A polyimide film characterized by having a thermal expansion coefficient α _{MD in} the machine transport direction (MD) of the film in the range of 10 to 20 ppm / ° C. and a thermal expansion coefficient α _{TD in} the width direction (TD) of 3 to 10 ppm / ° C. A polyimide film having a thermal expansion coefficient α _MD of 14 to 18 ppm / ° C. in a machine transport direction (MD) of the film and a thermal expansion coefficient α _{TD of 3} to 7 ppm / ° C. in a width direction (TD).   The polyimide film according to claim 1 or 2, wherein the tensile modulus of elasticity in the machine transport direction (MD) and the width direction (TD) of the film is both 4.0 GPa or more.   The polyimide film according to any one of claims 1 to 3, wherein both the 200 ° C heat shrinkage in the machine conveyance direction (MD) and the width direction (TD) of the film are 0.05% or less.   Inorganic particles having a particle diameter of 0.07 to 2.0 μm are uniformly dispersed in the film at a ratio of 0.03 to 0.30% by weight per film resin weight, and fine protrusions are formed on the surface.
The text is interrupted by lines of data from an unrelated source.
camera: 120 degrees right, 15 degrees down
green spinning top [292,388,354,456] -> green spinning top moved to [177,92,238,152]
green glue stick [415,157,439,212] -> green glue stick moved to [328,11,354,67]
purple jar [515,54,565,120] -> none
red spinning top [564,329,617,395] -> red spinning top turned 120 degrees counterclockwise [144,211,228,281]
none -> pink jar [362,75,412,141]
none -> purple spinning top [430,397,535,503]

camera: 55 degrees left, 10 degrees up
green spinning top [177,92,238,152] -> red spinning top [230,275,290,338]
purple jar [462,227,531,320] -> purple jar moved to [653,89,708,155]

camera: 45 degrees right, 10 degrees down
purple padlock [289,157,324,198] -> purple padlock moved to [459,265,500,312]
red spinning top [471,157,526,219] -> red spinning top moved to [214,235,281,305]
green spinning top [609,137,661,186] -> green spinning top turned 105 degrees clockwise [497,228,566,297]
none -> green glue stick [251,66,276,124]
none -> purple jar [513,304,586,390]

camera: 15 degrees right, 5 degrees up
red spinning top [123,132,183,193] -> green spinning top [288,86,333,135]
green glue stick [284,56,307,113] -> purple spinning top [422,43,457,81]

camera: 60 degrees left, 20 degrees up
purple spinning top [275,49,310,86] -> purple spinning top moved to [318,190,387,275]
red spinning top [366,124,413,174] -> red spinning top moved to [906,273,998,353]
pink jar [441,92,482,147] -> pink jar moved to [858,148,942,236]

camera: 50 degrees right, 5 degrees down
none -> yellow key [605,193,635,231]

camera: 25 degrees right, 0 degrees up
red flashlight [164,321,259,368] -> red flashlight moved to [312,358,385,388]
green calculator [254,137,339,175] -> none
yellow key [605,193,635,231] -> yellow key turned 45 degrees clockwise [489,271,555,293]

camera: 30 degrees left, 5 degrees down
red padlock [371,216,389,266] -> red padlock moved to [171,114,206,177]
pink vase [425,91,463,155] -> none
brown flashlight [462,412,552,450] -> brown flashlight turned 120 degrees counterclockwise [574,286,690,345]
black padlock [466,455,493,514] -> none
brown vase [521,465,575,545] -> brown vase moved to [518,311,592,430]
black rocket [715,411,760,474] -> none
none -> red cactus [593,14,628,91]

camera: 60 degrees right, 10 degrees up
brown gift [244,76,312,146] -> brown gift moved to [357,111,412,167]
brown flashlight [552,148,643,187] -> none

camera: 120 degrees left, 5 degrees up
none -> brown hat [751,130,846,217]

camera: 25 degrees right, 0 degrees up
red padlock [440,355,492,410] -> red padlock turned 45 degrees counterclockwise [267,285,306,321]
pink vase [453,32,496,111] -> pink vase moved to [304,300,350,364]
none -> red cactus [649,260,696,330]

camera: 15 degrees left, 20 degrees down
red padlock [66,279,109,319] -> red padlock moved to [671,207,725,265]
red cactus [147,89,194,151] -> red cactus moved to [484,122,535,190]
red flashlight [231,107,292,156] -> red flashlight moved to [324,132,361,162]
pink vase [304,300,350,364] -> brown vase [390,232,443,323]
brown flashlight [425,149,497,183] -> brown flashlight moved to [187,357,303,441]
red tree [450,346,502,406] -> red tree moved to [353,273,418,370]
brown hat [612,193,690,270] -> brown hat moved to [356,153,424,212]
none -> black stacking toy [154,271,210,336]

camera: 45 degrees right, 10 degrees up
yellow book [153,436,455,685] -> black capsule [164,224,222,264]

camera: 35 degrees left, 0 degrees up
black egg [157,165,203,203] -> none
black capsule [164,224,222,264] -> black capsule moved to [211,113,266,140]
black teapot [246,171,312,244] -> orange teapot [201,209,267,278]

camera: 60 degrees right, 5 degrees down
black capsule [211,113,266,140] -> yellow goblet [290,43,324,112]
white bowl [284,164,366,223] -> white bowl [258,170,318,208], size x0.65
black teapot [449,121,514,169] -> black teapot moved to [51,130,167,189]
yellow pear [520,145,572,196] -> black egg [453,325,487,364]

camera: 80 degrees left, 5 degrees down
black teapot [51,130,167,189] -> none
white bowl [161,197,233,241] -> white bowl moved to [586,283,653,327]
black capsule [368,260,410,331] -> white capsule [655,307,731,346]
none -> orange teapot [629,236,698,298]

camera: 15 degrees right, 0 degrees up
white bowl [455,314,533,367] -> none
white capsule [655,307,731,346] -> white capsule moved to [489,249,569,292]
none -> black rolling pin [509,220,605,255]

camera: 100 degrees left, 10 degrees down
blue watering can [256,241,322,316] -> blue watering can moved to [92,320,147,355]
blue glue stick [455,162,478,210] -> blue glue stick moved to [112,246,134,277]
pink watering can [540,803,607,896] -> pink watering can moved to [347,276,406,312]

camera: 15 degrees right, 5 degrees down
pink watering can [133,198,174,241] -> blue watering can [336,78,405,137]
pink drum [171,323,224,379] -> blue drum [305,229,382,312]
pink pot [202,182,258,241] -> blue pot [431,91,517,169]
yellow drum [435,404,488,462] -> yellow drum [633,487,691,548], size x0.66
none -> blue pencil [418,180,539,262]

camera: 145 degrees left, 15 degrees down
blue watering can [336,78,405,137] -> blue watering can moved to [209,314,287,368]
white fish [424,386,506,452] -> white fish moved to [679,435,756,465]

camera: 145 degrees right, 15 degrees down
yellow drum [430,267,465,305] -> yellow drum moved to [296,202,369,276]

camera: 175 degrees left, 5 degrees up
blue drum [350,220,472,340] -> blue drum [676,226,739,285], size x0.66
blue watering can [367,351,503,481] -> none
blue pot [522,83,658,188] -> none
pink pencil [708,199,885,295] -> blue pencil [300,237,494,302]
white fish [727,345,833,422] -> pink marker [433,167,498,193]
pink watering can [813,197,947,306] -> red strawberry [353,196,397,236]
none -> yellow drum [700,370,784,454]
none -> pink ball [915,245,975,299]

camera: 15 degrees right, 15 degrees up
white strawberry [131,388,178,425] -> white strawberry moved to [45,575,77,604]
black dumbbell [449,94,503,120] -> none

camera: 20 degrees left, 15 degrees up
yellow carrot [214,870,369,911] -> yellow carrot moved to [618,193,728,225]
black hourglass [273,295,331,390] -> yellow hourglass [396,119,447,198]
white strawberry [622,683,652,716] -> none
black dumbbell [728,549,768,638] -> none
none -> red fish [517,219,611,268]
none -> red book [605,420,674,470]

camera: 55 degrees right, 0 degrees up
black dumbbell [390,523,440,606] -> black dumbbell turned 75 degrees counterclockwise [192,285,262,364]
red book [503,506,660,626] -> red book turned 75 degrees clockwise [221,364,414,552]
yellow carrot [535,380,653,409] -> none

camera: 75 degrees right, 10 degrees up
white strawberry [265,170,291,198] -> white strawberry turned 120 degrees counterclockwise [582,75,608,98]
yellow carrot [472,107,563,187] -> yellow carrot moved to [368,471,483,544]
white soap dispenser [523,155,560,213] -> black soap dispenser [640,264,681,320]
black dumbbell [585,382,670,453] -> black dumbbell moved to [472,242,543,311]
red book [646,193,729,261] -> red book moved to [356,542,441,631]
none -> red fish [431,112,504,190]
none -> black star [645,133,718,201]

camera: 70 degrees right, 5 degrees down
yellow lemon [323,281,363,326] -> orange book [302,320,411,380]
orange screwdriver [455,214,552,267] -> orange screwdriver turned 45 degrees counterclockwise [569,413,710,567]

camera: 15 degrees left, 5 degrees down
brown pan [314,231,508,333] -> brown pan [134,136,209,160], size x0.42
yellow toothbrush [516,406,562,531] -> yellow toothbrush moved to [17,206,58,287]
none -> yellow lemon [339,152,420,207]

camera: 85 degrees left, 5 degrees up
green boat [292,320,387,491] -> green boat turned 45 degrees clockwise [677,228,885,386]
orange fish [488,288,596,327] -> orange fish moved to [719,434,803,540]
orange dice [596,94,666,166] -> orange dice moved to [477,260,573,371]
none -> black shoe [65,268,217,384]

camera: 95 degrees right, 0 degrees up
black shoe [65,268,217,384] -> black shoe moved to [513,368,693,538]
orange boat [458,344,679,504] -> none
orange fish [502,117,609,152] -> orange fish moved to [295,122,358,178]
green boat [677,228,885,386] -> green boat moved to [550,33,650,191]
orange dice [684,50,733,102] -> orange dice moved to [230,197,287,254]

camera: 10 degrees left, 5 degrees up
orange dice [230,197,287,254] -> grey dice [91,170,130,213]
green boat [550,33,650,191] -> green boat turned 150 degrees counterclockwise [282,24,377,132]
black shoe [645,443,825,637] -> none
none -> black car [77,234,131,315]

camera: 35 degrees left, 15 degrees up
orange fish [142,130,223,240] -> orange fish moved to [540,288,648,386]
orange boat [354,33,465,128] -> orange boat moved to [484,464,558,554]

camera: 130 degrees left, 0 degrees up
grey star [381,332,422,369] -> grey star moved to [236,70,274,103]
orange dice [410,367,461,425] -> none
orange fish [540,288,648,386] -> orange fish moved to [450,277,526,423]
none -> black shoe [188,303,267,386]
The polyimide film according to claim 1, wherein:   6. The polyimide film according to claim 5, wherein the average particle diameter of the inorganic particles is 0.10 μm or more and 0.90 μm or less.   6. The polyimide film according to claim 5, wherein the average particle size of the inorganic particles is 0.10 μm or more and 0.30 μm or less. ^8. The polyimide film according to claim 5, wherein the number of protrusions formed by the inorganic particles is 1 × 10 ³ to 1 × 10 ⁸ per 1 mm ² .   A copper-clad laminate, wherein the polyimide film according to claim 1 is used as a base material, and copper having a thickness of 1 to 10 μm is formed thereon.